#### Task to complete:
Return exactly the lines of the records below, starting at the line that contains "Étape 4 : Tester le flux de travail" and ending at the line that contains "håndlaget julekalender. Så", with both of those lines kept.

===== Source data =====

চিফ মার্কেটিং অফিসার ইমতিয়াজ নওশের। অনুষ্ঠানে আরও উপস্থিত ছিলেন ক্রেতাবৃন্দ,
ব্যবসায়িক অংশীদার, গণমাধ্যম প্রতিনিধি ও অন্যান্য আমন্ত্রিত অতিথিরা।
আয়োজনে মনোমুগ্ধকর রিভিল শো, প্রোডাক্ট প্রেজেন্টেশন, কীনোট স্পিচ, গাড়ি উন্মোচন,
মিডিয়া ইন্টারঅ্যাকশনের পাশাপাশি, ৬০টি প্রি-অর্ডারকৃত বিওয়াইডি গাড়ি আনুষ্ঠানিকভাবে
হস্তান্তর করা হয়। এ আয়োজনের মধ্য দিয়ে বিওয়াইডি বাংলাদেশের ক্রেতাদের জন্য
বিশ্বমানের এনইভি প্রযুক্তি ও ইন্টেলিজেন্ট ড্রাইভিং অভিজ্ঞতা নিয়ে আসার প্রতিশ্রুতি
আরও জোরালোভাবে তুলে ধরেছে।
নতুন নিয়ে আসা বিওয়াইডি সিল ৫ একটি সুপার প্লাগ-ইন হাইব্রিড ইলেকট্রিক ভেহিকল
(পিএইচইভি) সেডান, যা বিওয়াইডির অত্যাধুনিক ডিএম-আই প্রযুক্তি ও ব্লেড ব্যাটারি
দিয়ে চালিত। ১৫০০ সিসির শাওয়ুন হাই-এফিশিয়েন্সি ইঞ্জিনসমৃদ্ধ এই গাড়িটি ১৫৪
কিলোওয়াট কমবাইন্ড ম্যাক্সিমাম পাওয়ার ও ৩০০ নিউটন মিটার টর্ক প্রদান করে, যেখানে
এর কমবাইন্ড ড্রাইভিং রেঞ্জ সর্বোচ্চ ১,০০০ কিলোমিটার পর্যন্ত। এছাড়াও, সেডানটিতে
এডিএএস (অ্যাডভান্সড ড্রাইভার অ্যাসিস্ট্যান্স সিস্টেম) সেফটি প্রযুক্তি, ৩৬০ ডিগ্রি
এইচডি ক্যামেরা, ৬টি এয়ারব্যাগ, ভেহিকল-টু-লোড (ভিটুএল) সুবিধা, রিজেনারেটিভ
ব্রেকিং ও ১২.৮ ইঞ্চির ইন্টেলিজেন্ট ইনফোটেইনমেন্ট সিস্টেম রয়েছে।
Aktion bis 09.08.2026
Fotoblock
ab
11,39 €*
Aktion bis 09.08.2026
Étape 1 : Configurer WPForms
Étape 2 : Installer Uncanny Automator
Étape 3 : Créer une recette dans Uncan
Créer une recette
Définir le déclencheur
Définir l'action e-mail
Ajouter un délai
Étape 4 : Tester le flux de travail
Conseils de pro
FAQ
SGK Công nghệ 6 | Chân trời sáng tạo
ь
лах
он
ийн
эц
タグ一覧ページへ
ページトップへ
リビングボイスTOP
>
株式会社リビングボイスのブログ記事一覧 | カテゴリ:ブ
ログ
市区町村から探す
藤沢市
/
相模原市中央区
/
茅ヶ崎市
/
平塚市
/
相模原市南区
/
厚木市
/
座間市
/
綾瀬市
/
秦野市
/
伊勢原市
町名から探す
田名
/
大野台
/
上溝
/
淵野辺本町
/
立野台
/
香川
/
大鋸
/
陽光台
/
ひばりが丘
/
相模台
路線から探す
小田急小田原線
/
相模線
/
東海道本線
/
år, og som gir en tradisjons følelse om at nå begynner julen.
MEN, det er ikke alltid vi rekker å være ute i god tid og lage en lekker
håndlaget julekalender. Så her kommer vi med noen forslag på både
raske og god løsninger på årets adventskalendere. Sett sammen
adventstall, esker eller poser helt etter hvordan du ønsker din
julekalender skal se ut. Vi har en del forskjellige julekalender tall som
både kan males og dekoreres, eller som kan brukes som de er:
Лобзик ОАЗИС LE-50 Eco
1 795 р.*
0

=====

#### Written answer:
Étape 4 : Tester le flux de travail
Conseils de pro
FAQ
SGK Công nghệ 6 | Chân trời sáng tạo
ь
лах
он
ийн
эц
タグ一覧ページへ
ページトップへ
リビングボイスTOP
>
株式会社リビングボイスのブログ記事一覧 | カテゴリ:ブ
ログ
市区町村から探す
藤沢市
/
相模原市中央区
/
茅ヶ崎市
/
平塚市
/
相模原市南区
/
厚木市
/
座間市
/
綾瀬市
/
秦野市
/
伊勢原市
町名から探す
田名
/
大野台
/
上溝
/
淵野辺本町
/
立野台
/
香川
/
大鋸
/
陽光台
/
ひばりが丘
/
相模台
路線から探す
小田急小田原線
/
相模線
/
東海道本線
/
år, og som gir en tradisjons følelse om at nå begynner julen.
MEN, det er ikke alltid vi rekker å være ute i god tid og lage en lekker
håndlaget julekalender. Så her kommer vi med noen forslag på både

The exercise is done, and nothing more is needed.